Saved entries:
+-------+

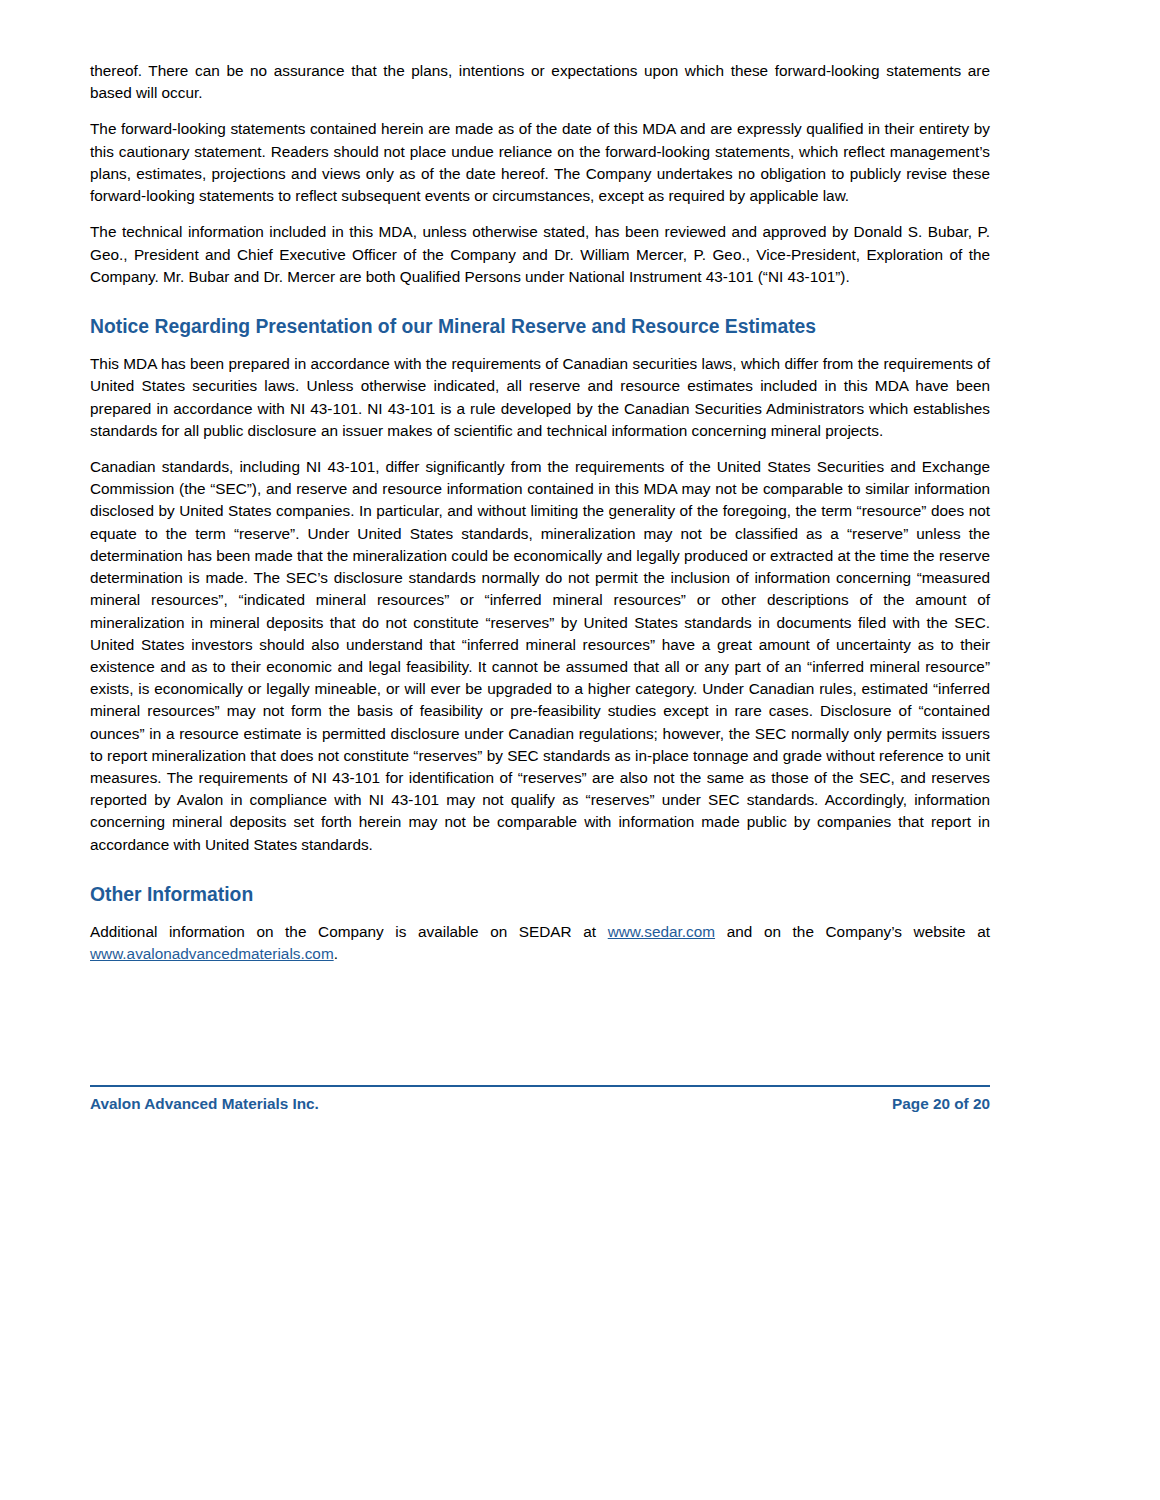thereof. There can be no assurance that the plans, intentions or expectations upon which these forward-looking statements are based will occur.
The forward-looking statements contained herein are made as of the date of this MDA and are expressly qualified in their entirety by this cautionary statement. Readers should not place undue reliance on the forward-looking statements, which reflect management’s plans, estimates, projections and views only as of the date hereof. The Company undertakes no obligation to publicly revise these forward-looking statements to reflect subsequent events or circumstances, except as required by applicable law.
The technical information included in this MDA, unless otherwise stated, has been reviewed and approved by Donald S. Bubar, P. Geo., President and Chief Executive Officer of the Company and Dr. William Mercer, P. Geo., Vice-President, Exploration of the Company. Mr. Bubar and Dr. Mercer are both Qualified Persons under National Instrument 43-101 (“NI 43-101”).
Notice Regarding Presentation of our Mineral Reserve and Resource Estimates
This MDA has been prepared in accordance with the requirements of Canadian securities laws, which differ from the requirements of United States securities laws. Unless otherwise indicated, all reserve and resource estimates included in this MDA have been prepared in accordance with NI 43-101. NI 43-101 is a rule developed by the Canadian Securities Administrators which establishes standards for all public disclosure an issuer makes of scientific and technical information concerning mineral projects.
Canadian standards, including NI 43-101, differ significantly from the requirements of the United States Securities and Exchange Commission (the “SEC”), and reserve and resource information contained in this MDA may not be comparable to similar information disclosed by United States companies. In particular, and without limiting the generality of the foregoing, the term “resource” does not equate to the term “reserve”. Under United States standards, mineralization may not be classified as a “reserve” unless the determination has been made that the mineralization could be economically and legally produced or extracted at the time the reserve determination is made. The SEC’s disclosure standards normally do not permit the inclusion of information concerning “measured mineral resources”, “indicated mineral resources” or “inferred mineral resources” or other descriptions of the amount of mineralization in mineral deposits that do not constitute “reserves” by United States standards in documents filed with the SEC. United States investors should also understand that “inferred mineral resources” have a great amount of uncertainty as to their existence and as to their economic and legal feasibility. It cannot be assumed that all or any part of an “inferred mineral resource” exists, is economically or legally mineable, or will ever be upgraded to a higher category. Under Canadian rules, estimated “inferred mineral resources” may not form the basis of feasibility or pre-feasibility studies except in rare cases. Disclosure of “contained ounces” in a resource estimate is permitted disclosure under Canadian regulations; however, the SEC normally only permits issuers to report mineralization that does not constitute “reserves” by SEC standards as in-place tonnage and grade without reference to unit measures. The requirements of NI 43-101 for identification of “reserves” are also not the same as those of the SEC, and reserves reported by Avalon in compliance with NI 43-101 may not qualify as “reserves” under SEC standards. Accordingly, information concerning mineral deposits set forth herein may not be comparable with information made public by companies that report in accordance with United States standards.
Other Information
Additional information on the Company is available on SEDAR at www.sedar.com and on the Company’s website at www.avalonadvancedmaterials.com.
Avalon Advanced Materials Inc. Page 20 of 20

+-------+

→ EXERCISE BRIEF:
Output all of the entries verbatim, leaving out any images.

→ RESULT FOR THIS EXERCISE:
thereof. There can be no assurance that the plans, intentions or expectations upon which these forward-looking statements are based will occur.
The forward-looking statements contained herein are made as of the date of this MDA and are expressly qualified in their entirety by this cautionary statement. Readers should not place undue reliance on the forward-looking statements, which reflect management’s plans, estimates, projections and views only as of the date hereof. The Company undertakes no obligation to publicly revise these forward-looking statements to reflect subsequent events or circumstances, except as required by applicable law.
The technical information included in this MDA, unless otherwise stated, has been reviewed and approved by Donald S. Bubar, P. Geo., President and Chief Executive Officer of the Company and Dr. William Mercer, P. Geo., Vice-President, Exploration of the Company. Mr. Bubar and Dr. Mercer are both Qualified Persons under National Instrument 43-101 (“NI 43-101”).
Notice Regarding Presentation of our Mineral Reserve and Resource Estimates
This MDA has been prepared in accordance with the requirements of Canadian securities laws, which differ from the requirements of United States securities laws. Unless otherwise indicated, all reserve and resource estimates included in this MDA have been prepared in accordance with NI 43-101. NI 43-101 is a rule developed by the Canadian Securities Administrators which establishes standards for all public disclosure an issuer makes of scientific and technical information concerning mineral projects.
Canadian standards, including NI 43-101, differ significantly from the requirements of the United States Securities and Exchange Commission (the “SEC”), and reserve and resource information contained in this MDA may not be comparable to similar information disclosed by United States companies. In particular, and without limiting the generality of the foregoing, the term “resource” does not equate to the term “reserve”. Under United States standards, mineralization may not be classified as a “reserve” unless the determination has been made that the mineralization could be economically and legally produced or extracted at the time the reserve determination is made. The SEC’s disclosure standards normally do not permit the inclusion of information concerning “measured mineral resources”, “indicated mineral resources” or “inferred mineral resources” or other descriptions of the amount of mineralization in mineral deposits that do not constitute “reserves” by United States standards in documents filed with the SEC. United States investors should also understand that “inferred mineral resources” have a great amount of uncertainty as to their existence and as to their economic and legal feasibility. It cannot be assumed that all or any part of an “inferred mineral resource” exists, is economically or legally mineable, or will ever be upgraded to a higher category. Under Canadian rules, estimated “inferred mineral resources” may not form the basis of feasibility or pre-feasibility studies except in rare cases. Disclosure of “contained ounces” in a resource estimate is permitted disclosure under Canadian regulations; however, the SEC normally only permits issuers to report mineralization that does not constitute “reserves” by SEC standards as in-place tonnage and grade without reference to unit measures. The requirements of NI 43-101 for identification of “reserves” are also not the same as those of the SEC, and reserves reported by Avalon in compliance with NI 43-101 may not qualify as “reserves” under SEC standards. Accordingly, information concerning mineral deposits set forth herein may not be comparable with information made public by companies that report in accordance with United States standards.
Other Information
Additional information on the Company is available on SEDAR at www.sedar.com and on the Company’s website at www.avalonadvancedmaterials.com.
Avalon Advanced Materials Inc. Page 20 of 20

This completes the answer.